The one not to be mourned is potentially another character whose intriguingness is counteracted by their textual ephemerality: Greil Reed, a coworker of Mallory Polis, Dean Polis’s mother. Like the ineffable wrongness of the tower, there’s something wrong with Greil Reed. In some ways, he’s very talented at his job and very superficially put together, a wunderkind. (“Could one still be a wunderkind in one’s late thirties? she wondered.”) But small details of his speech and comportment are uncanny, as are his interests outside of work, in particular The Alphanumeric Murders: A David Peter Fielding Mystery, his self-published novel based on a previous urban planning project gone awry. (Mallory loses track of her gifted copy; later, it’s mentioned that Dean made up the band name but nobody knows what inspired it—just one of many fun Easter eggs.) The doomed New Dutchess project seems fated for a sequel. Greil’s increasing obsession with the tower results in behavior so bizarre that, leading up to his sudden disappearance, he nearly gets fired. For years, there are only rumors, until Mallory is contacted by the police and shown some vandalization assumed to be Reed’s on the inside walls of the tower:
These were words and they spelled out a narrative and, as she looked up, she realized that they went higher than her reach, they went higher than the reach of someone much taller, that they reached heights that no one could have reached without some sort of ladder or apparatus.

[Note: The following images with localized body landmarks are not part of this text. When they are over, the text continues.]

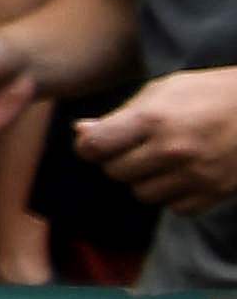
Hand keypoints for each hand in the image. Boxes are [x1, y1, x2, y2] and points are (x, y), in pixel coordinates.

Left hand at [72, 66, 236, 211]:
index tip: (94, 143)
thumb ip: (121, 115)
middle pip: (115, 172)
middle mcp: (172, 150)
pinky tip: (183, 174)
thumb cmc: (210, 94)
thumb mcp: (164, 90)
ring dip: (144, 179)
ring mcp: (195, 175)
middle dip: (118, 161)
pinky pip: (174, 207)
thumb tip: (82, 132)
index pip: (96, 147)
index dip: (88, 146)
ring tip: (161, 160)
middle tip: (135, 147)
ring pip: (142, 193)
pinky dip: (173, 195)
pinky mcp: (215, 193)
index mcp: (154, 119)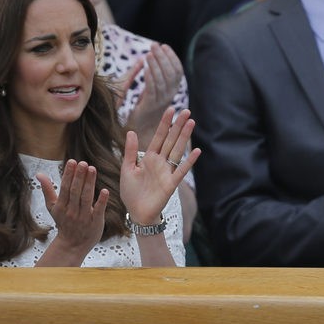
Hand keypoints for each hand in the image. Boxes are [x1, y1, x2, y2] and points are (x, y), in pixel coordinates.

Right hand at [36, 160, 109, 260]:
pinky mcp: (95, 222)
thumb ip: (47, 190)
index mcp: (61, 206)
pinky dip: (101, 201)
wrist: (72, 245)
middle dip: (79, 177)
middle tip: (83, 162)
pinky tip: (105, 191)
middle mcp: (72, 211)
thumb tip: (39, 174)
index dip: (69, 175)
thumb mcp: (53, 207)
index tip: (72, 162)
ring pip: (86, 198)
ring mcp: (84, 217)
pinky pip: (98, 211)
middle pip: (75, 191)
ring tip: (92, 169)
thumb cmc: (63, 223)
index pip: (65, 188)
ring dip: (89, 183)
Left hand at [120, 108, 200, 225]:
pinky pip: (182, 170)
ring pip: (177, 150)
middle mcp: (160, 162)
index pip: (159, 137)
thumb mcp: (127, 169)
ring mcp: (167, 171)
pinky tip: (196, 150)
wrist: (136, 213)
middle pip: (171, 140)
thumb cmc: (131, 192)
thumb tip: (131, 131)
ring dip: (184, 137)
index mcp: (149, 158)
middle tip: (186, 111)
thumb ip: (130, 151)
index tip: (170, 110)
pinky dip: (189, 161)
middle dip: (178, 125)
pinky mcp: (171, 183)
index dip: (165, 123)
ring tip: (191, 123)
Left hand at [125, 43, 184, 149]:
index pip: (178, 72)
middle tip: (155, 45)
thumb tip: (148, 56)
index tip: (165, 46)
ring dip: (156, 64)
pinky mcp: (149, 106)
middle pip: (171, 73)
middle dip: (163, 57)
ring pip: (162, 79)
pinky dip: (149, 75)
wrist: (139, 131)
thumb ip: (152, 76)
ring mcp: (160, 102)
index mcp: (172, 92)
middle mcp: (169, 97)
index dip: (172, 58)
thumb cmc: (143, 110)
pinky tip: (144, 65)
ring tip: (150, 52)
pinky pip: (152, 88)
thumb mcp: (150, 91)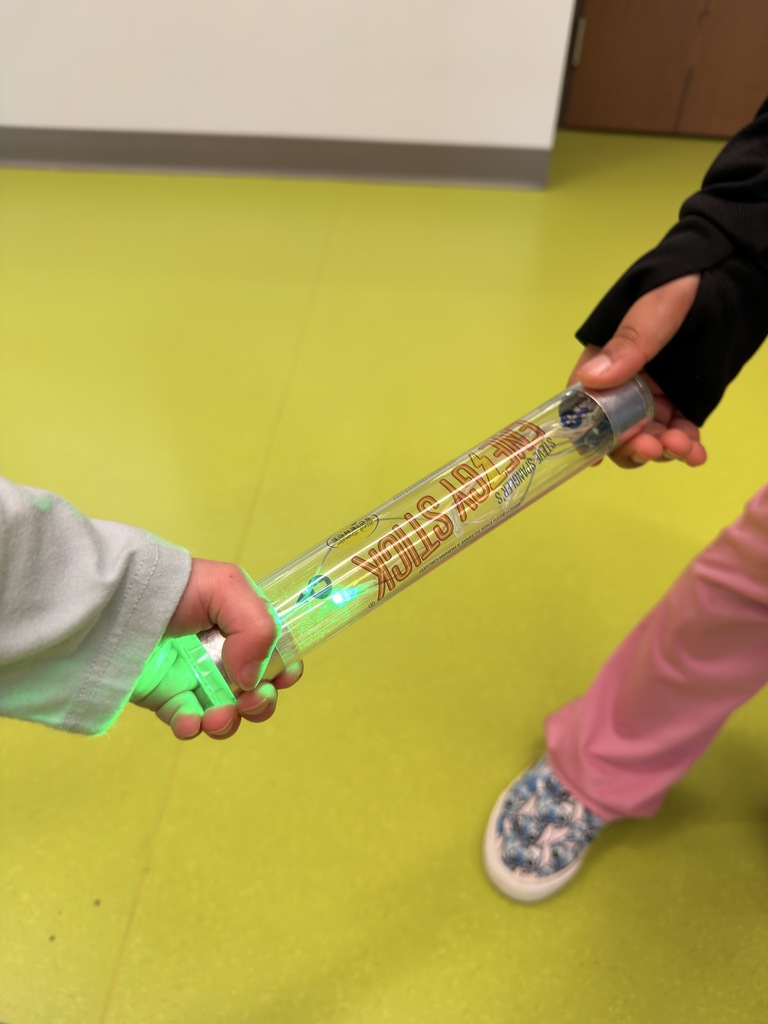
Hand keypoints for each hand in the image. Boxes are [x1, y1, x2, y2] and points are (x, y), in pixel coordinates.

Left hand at [132, 559, 302, 739]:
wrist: (118, 600)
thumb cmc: (177, 587)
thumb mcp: (227, 588)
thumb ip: (256, 628)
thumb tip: (252, 679)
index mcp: (243, 626)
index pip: (276, 654)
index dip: (284, 671)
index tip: (280, 678)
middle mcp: (224, 654)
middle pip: (257, 691)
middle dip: (261, 703)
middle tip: (249, 701)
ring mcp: (194, 678)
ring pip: (226, 714)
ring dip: (229, 722)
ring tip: (217, 717)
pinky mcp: (166, 697)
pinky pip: (188, 722)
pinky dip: (193, 728)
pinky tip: (189, 721)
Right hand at [570, 274, 706, 468]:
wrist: (732, 280)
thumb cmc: (682, 284)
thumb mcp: (653, 308)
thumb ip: (628, 343)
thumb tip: (592, 378)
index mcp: (606, 361)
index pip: (586, 402)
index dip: (587, 431)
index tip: (597, 451)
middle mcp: (625, 385)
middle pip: (615, 430)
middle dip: (630, 445)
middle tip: (652, 446)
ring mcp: (654, 398)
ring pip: (647, 438)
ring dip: (660, 450)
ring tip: (682, 447)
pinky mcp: (683, 405)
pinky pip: (678, 435)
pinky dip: (685, 449)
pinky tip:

The moment and the implications reach higher, too, than my mind can reach, a connection profound but tenuous between The Alphanumeric Murders, the workers’ blood smeared on the walls, and Ex-Members, the tower completing a textual journey from setting to objective correlative to form of the novel itself—“words across the walls of several stories like some sort of binding spell or unwieldy manifesto.”
With pun on “stories,” pun on “Reed,” Ex-Members indeed reads somewhat like interconnected stories assembled around the pull of the tower. Its effect on me as a reviewer is that I’ve barely talked about music, about the band, about the characters at the center of the novel. But to live in a place like New Dutchess, to be drawn inexorably back to it like Virgil Carey, to get punk music, is to understand something about the periphery. I don’t know that much about New Jersey punk music in the 1990s, way more than before, of course, but I can appreciate the confidence it takes to write a novel composed of false trails. Whole lives are lived as such, Ex-Members suggests, characters defined by memberships long lapsed. It could be worse, the novel also suggests, and there’s always the hope for a reunion.